L'Enciclica riporta qui la dottrina del Concilio di Trento: «Con la consacrazione del pane e del vino si opera la conversione di tutta la sostanza del pane nella sostanza del Corpo di Cristo [...] e di tutta la sostanza del vino nella sostanza del suo Sangue. Questa conversione in modo conveniente e appropriato è chiamata dalla santa Chiesa cattolica transustanziazione» (15a). Di conseguenza, l'Eucaristia «è mysterium fidei, mistero che sovrasta i nostri pensieri, e può essere accolto solo nella fede» (ivi).

c. Questa presenza di Cristo nell'Eucaristia ha due principali dimensioni operative: essa è il sacrificio e il banchetto. Il Santo Padre esprime un profondo dolore, perché oggi essa talvolta viene «spogliata del suo valore sacrificale» (10b). Cristo, invece, istituendola, «non si limitò a dire “Questo è il mio corpo”, “questo è il mio sangue”, ma aggiunse “dato per voi... versato per voi”, sottolineando, dunque, il valore sacrificale dell'Eucaristia» (12a).
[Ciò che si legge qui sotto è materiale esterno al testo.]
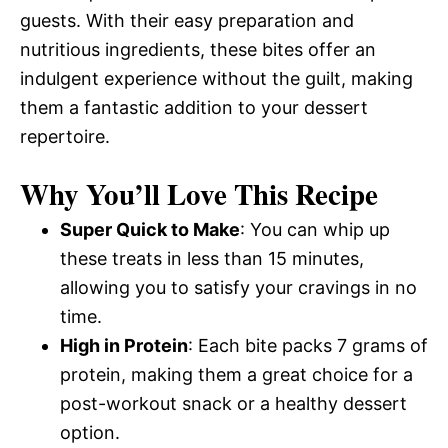
guests. With their easy preparation and
nutritious ingredients, these bites offer an
indulgent experience without the guilt, making
them a fantastic addition to your dessert
repertoire.
Why You’ll Love This Recipe
Super Quick to Make
: You can whip up
these treats in less than 15 minutes,
allowing you to satisfy your cravings in no
time.
High in Protein
: Each bite packs 7 grams of
protein, making them a great choice for a
post-workout snack or a healthy dessert
option.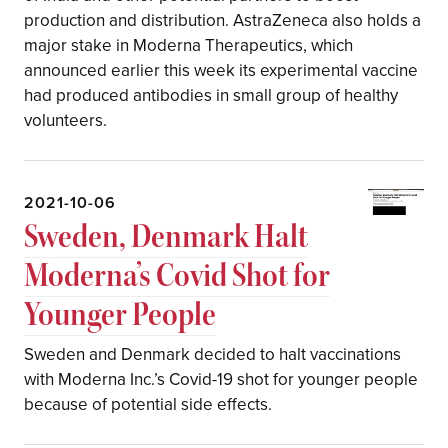
production and distribution. AstraZeneca also holds a
major stake in Moderna Therapeutics, which
announced earlier this week its experimental vaccine
had produced antibodies in small group of healthy
volunteers.
2021-10-06
Sweden, Denmark Halt
Moderna’s Covid Shot for
Younger People
Sweden and Denmark decided to halt vaccinations
with Moderna Inc.’s Covid-19 shot for younger people
because of potential side effects.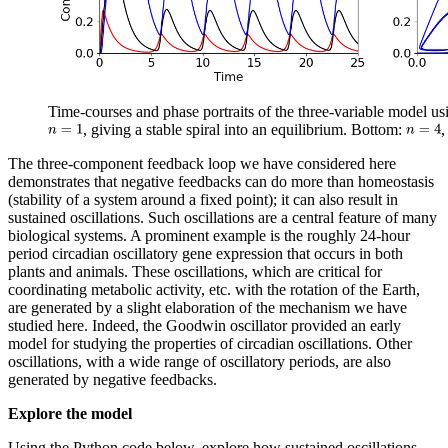
Time-courses and phase portraits of the three-variable model u
, giving a stable spiral into an equilibrium. Bottom:
,
The three-component feedback loop we have considered here
demonstrates that negative feedbacks can do more than homeostasis
(stability of a system around a fixed point); it can also result in
sustained oscillations. Such oscillations are a central feature of many
biological systems. A prominent example is the roughly 24-hour
period circadian oscillatory gene expression that occurs in both
plants and animals. These oscillations, which are critical for
coordinating metabolic activity, etc. with the rotation of the Earth,
are generated by a slight elaboration of the mechanism we have
studied here. Indeed, the Goodwin oscillator provided an early
model for studying the properties of circadian oscillations. Other
oscillations, with a wide range of oscillatory periods, are also
generated by negative feedbacks.
Explore the model
Using the Python code below, explore how sustained oscillations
La Santa Messa rende sempre presente questo sacrificio (12b-c), sacrificio di Cristo che si offre per i nostri peccati: e perciò l'Eucaristia è «sacrificio in senso proprio» (13a).

È importante notare che, «nel donare alla Chiesa il suo sacrificio, Cristo ha altresì voluto fare suo il sacrificio spirituale della Chiesa, chiamata ad offrire, col sacrificio di Cristo, anche se stessa» (13b; cfr anche 56, e Lumen gentium 11). Non dobbiamo mai venire con mani vuote, ma con il nostro sacrificio per unirlo con quello di Cristo.

Tuttavia, l'Eucaristia è anche «vero banchetto», in cui Cristo si offre come «nutrimento» in senso vero e non metaforico; di ciò ci ha assicurato lo stesso Cristo: «La mia carne è vero cibo e il mio sangue vera bevanda» (Gv 6, 55) (16). Con il dono del suo corpo e del suo sangue, Cristo accresce in noi anche il dono del suo Spirito, dello Spirito Santo (17).

4. Conclusione

Queste affermazioni di base, sull'attualizzazione perenne della passione e della morte di Cristo, sono davvero qualcosa di straordinario. Dal comprendere e dal vivere fino in fondo queste verità di base dipende la qualità della nostra partecipazione all'Eucaristia; dipende la comprensione di tutti gli altri aspetti di questo grande mysterium fidei; dipende in genere la nostra capacità di comprendere le verità di Dio e quindi anche la qualità del nostro specifico servizio ecclesiale.

Il Santo Padre esprime verso queste verità di base «sentimenti di grande e grato stupore» (5c) e desidera ridestare in noi questo stesso «stupore» (6). Scrive che «questo stupore deve invadere sempre la Chiesa raccolta nella Celebrazione eucaristica» (5c).

Preghiamo il Signore che questo più Grande Sacramento non diventi mai per noi qualcosa di abituale, ma sia sempre nuovo e sempre più oggetto del nostro «stupore», fonte dell'autentico e generoso costruire la Chiesa da parte nostra.